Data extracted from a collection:
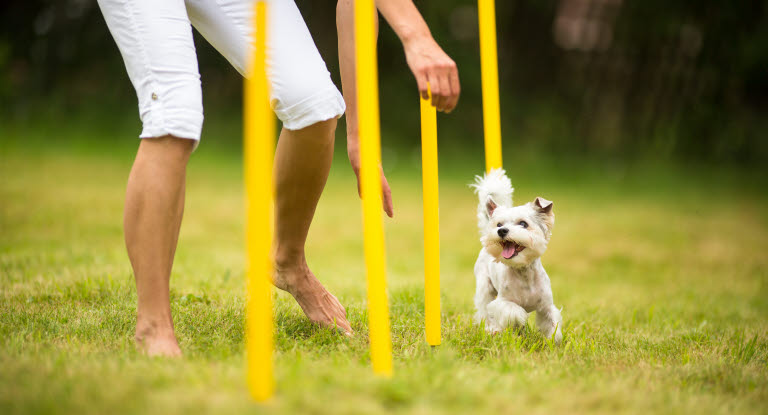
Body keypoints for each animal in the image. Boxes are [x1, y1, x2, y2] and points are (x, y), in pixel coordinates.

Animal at [468, 169, 564, 344]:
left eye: (523, 224)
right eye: (499, 224)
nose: (501, 230)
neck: (523, 272)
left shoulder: (546, 306)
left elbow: (552, 323)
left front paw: (552, 341)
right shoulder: (502, 302)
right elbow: (514, 311)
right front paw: (519, 322)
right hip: (484, 287)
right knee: (485, 311)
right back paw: (492, 329)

**Exercise aim:** An exact copy of the records is required. Pictures do not belong in it.

**Reply:**
Body keypoints for each animal in the image. Boxes are [x1, y1, x2, y2] and points are (x, y), in pixel coordinates.

Animal at [468, 169, 564, 344]:
left eye: (523, 224)
right eye: (499, 224)
nose: (501, 230)
neck: (523, 272)
left shoulder: (546, 306)
left elbow: (552, 323)
left front paw: (552, 341)
right shoulder: (502, 302)
right elbow: (514, 311)
right front paw: (519, 322)
right hip: (484, 287)
right knee: (485, 311)
right back paw: (492, 329)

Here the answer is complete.